Remakes, eh? After the total disaster of the predictably disappointing
ShakespeaRewritten series on tv (95% of the point of Shakespeare is the language, only 5% the plot), and the completely different story given to The Italian Job, I was hesitant upon entering the cinema for this one. How can you compete with Fay Wray and the Empire State Building?, I thought.
The new KK is long, taking plenty of time to get to the point, building up the context for those who are about to become suddenly dead extras, and establishing the love story between the gorgeous actress and the plain playwright. It is difficult to take Jack Black seriously, as he exhibits the same eyebrow moves as he uses in School of Rock, and I kept expecting him to break into progressive guitar licks at any moment. Strange how an actor can be so strongly associated with a character after just 90 minutes. Not type-casting, surely, but perhaps only-casting. Anyway, the sea journey is exciting, but just a plot device to get us to the mysterious Skull Island.

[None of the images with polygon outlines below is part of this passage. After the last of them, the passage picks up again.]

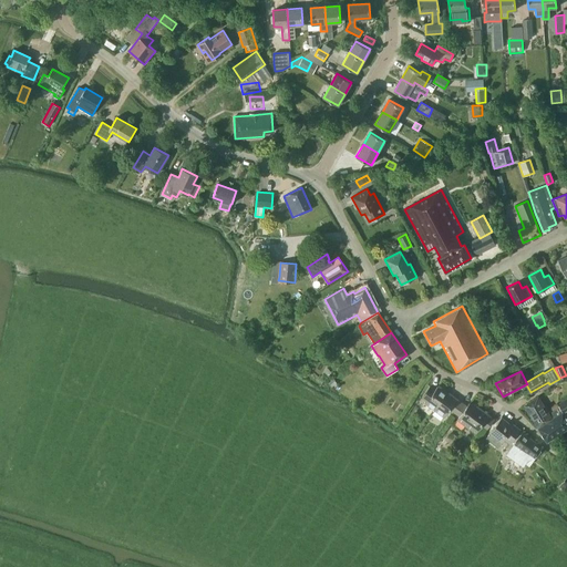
[(425,403),(434,410),(447,392),(442,388),(441,389),(437,387),(434,390),(430,387),(422,397),(428,400),(425,403)]
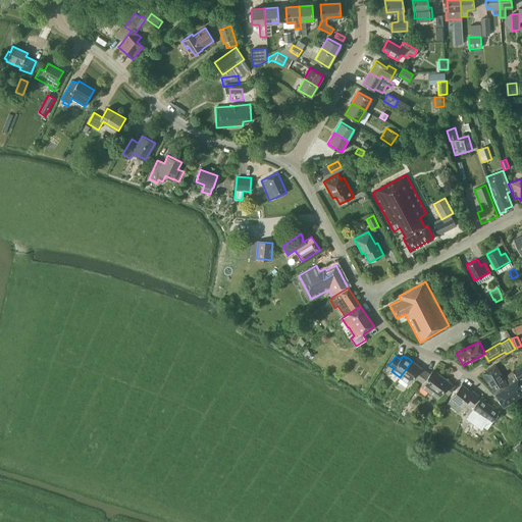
[(418,379),(425,370),(412,361),(400,377),(409,384),(414,376),(418,379)]
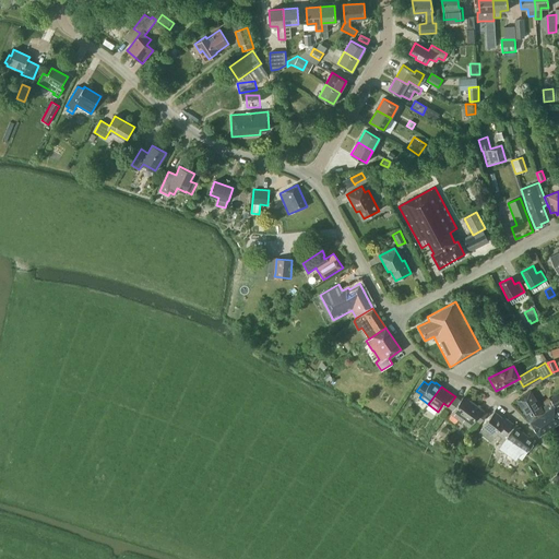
[(549,411),(545,405),(540,408),(530,391),(516,400),(531,421),(549,411)]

I grow a little weary of these predictable names for locations: Mount Doom; Pleasantville; Death Star; Skull Island. Okay, when it’s Tolkein, you have to acknowledge the author and the time frame in which he wrote. But with a 2005 remake of a 1930’s movie (we have all forgotten the more recent attempt, which is extremely wise of us) there is little need to maintain the 1930’s name for the location. Anyway.
The natives are not friendly, and their attitude towards white, golden-haired females is less than enlightened. But I felt uncomfortable with the completely one dimensional treatment of the locals; black as your hat; dumb; they only ever say ‘Kong’ or unintelligible chatter as they try to kill everyone and sacrifice the girl. Okay, so they are in fear of the creatures that live beyond the wall, but Pink Floyd managed to do that with style and lyricism. But probably best not to use the word ‘racist’.

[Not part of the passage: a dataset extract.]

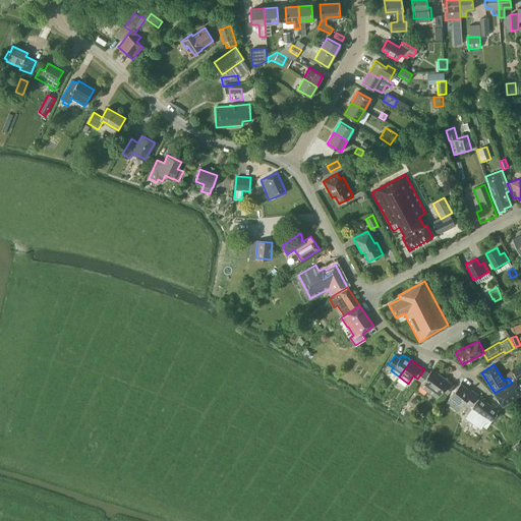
[(514,374),(508,378),(512,383),(495,393),(503,405),(520,393),(520,385),(517,379),(520,377),(520,365),(512,371),(514,374)]
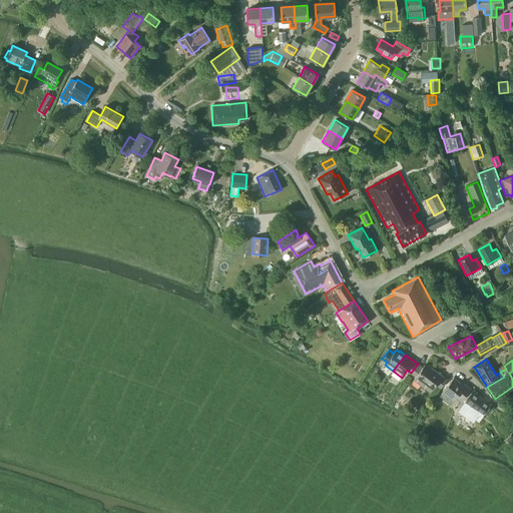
[(423,367),(418,364),(411,373),(416,377),(414,380),(422,386),(434,369),(429,366),(428,367),(425,365),(423,367)]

Mulholland Drive is a difficult and complex movie with several plots, multi-dimensional characters and beautiful actresses, one of whom is Naomi Watts, a ravishing blonde with a perfect mouth, selected for the love interest for Kong. Suddenly the black and white images of Miss Wray faded from view as the lovely face of Naomi filled the giant screen. No problem there, then.
So, onto the CGI. Breathtakingly impressive computer-generated gorilla action follows for some time. Miss Watts hasn’t the lung capacity of Miss Wray, and frankly, her screaming is feeble and short-lived. But that’s probably to the benefit of the listener, and there is great skill directorially and from the actress as she shows her changing attitude towards the wild beast. First there is fear, naturally, which then is forced to mellow into a patronising attempt to entertain or calm him; then she starts to connect with him; eventually they seem to communicate with each other; finally there is fondness. Her pity for his solitude and mistreatment is repayed by his protection of her and, ultimately, his self-destruction.
Is he the dumb animal seduced by beauty, as Black says at the close of the piece? Or is he deliberately ending it all when he understands she can never be his, on account of mankind’s insatiable desire to capture, to own, to entertain, to commercialise, to thrill (and the slight complication of the differences in scale)?
Maybe I am also implicated by being in the cinema audience, just as much as the New York swanks in their tuxedos in the theatre where Kong is exhibited. It’s like they tried to do with films such as Sliver or Irreversible – accusing the audience of joining in, when it was by means of appealing to our baser instincts that inticed us to be there in the first place. We went to the cinema because we’re like that, so don’t think yourself all that clever for reaching this conclusion, Jackson… Oh, I’d better stop there.
Best moments for me were the fights with the other creatures; dinosaurs of a varied type, winged creatures, multi-limbed creepycrawlies, hideous sucking things and water-dwelling creatures of mystery. I think it’s because I don’t know how they are supposed to move that I believe in their movement; the way the brontosaurs fell from the cliff was excellent, while the Precious moves of Kong himself were commonplace (probably correct, but less exciting somehow).
The end of the movie reflects the original very well, and is a tad predictable on that account.
It’s long but then Peter Jackson is no respecter of buttock-numbness (cf the pointless last 20 minutes of LotR:RotK; check my rant against cheese here). However, the thrills and emotion are powerful incentives to keep viewing. Apparently, the film was first conceived ten years ago; but these days the CGI options are so much more effective, smooth and believable. And there’s a genuinely worthwhile story to tell.